## Teks
Sabtu, 02 Maret 2019

Sumber Daya Alam milik siapa?


Sebutan kampung nelayan karena mayoritas masyarakatnya bekerja sebagai nelayan. Nelayan adalah orang yang mata pencaharian utamanya adalah menangkap ikan, terutama di laut. Sehingga tidak semua kampung pesisir dapat disebut kampung nelayan. Desa Les memiliki 9 banjar (dusun) yang beberapa diantaranya berada di pesisir dan mayroritas masyarakatnya adalah nelayan. Salah satunya adalah Banjar Penyumbahan, berada paling selatan desa dan berdampingan dengan laut. Banyak perahu  bersandar di pantai yang berbatu, kira-kira 70 perahu, salah satunya adalah milik Pak Cik, seorang nelayan yang telah melaut sejak muda.
Namun selain melaut, dulu dia pernah bekerja di sebuah perusahaan pengekspor karang yang sekarang sudah ditutup karena regulasi yang melarang penjualan karang. Dia juga pernah menjadi penangkap ikan hias yang saat ini sudah tidak lagi karena tidak ada tengkulak lagi yang menampung tangkapan ikan hias. Selain itu penangkapan ikan hias dengan cara yang tidak ramah lingkungan seperti menggunakan potassium sudah dilarang dan beriringan dengan kesadaran masayarakat itu sendiri.

## Tugas Tertulis A
Tentukan apakah setiap pernyataan berikut sesuai dengan teks tentang kampung nelayan di Desa Les. Jawab ya atau tidak, disertai kutipan persis dari teks yang menjadi dasarnya.
(i) Banjar Penyumbahan terletak di bagian paling utara desa.
(ii) Perusahaan pengekspor karang tempat Pak Cik dulu bekerja kini sudah ditutup.
(iii) Desa Les terdiri atas 9 banjar.
## Tugas Tertulis B
Sambung teks tentang kampung nelayan di Desa Les, mulai dari kalimat sesudah kalimat terakhirnya.

(Butir yang diambil dari sebuah koleksi)
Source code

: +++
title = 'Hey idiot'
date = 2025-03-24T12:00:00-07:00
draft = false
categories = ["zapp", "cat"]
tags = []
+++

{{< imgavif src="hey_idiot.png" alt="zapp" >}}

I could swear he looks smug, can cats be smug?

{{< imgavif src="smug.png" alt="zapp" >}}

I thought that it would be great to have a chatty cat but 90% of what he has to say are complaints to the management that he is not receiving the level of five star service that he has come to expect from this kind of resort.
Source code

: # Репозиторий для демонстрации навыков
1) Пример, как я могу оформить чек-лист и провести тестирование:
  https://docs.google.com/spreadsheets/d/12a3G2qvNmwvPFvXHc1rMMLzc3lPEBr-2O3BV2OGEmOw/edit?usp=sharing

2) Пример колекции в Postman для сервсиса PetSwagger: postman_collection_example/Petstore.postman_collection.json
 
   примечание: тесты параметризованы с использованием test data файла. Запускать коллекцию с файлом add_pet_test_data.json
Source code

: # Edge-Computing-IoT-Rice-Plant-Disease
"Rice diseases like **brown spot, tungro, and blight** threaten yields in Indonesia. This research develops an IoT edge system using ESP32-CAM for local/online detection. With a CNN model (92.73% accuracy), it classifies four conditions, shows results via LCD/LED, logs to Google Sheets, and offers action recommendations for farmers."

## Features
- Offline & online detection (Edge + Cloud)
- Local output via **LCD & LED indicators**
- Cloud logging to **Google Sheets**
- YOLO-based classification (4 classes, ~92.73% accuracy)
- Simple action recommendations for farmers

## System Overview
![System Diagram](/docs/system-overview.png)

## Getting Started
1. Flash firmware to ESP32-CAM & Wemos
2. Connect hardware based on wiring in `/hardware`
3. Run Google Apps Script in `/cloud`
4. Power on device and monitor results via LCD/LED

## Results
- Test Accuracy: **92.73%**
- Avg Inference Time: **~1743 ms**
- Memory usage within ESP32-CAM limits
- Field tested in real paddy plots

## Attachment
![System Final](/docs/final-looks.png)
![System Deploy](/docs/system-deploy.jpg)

## Ruang Jawaban A
(i) Tidak: "berada paling selatan desa dan berdampingan dengan laut"
(ii) Ya: "sekarang sudah ditutup karena regulasi yang melarang penjualan karang"
(iii) Ya: "Desa Les memiliki 9 banjar (dusun)"

## Ruang Jawaban B
Saat ini Pak Cik mengerjakan banyak hal seain melaut, contohnya adalah sebagai pmelihara sapi. Sapi itu adalah milik orang lain yang dititipkan kepada keluarga Pak Cik untuk merawatnya, kemudian akan dijual dalam jangka waktu tertentu atau sesuai dengan keinginan pemilik modal, namun biasanya minimal 6 bulan baru bisa dijual. Mereka memiliki sistem tersendiri dalam mengatur pembagian hasil yang harus sudah disepakati oleh kedua belah pihak. Pekerjaan seperti ini banyak dilakukan oleh masyarakat penyumbahan sebagai pendapatan sampingan selain melaut.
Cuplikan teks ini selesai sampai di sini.